§ Extrait du document:
◇ ◇ ◇ ◇ ◇
Le Blog d'Olivier Da Lage

Après l’Irak et l’Afghanistan, le Yémen ?

Posted in Moyen-Orient by odalage on 5 janvier 2010

À en croire le sénateur américain Joe Liberman, les États-Unis seraient bien inspirés de songer à une guerre préventive contre le Yémen. Cet ex-démocrate, qui a soutenu McCain contre Obama, vient d’effectuer une visite au Yémen, au terme de laquelle il a déclaré : « L’Irak, c’est notre guerre d’hier et l’Afghanistan notre guerre d’aujourd’hui. Si nous n’agissons pas rapidement, le Yémen sera notre guerre de demain ». Est-ce pour embarrasser l’actuelle administration ? Pas sûr. Car la secrétaire d’État Hillary Clinton, de passage au Qatar, tient un discours à peine moins martial : « Ce qui se passe dans cette région est le résultat d’une réaction en chaîne due à l’instabilité qui frappe les États voisins. Nous pouvons, évidemment, voir les implications globales de la guerre au Yémen et les efforts persistants d’Al Qaïda à utiliser ce pays comme base arrière pour des attaques terroristes au-delà de la région ».
◇ ◇ ◇ ◇ ◇
§ Données fournies:
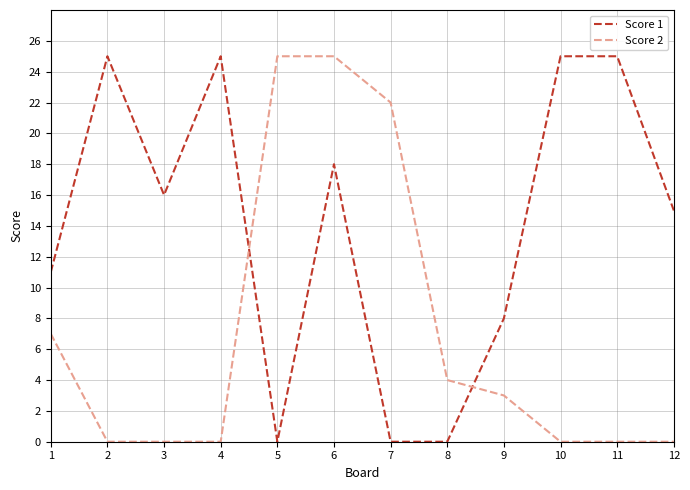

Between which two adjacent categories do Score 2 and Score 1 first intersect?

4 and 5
◇ ◇ ◇ ◇ ◇
§ Consigne 1:
Répondez à ces questions à partir du billet sur le Yémen :
(a) Quel candidat le sénateur américain a-t-il soutenu contre Obama ?
(b) Dans quel pays Hillary Clinton se trouvait-elle quand elle a fait sa déclaration ?
(c) À quelle date le billet a-t-il été publié ?
§ Consigne 2:
Traduisez en anglais cette phrase du billet sur le Yémen : « Est-ce pour embarrasser l’actuelle administration ? »
Les données ci-dessus forment un ensemble à part, sans lien avec le billet.

§ Réponse 1:
(a) McCain
(b) Au Qatar
(c) Le 5 janvier 2010

§ Réponse 2:
Is it to embarrass the current administration?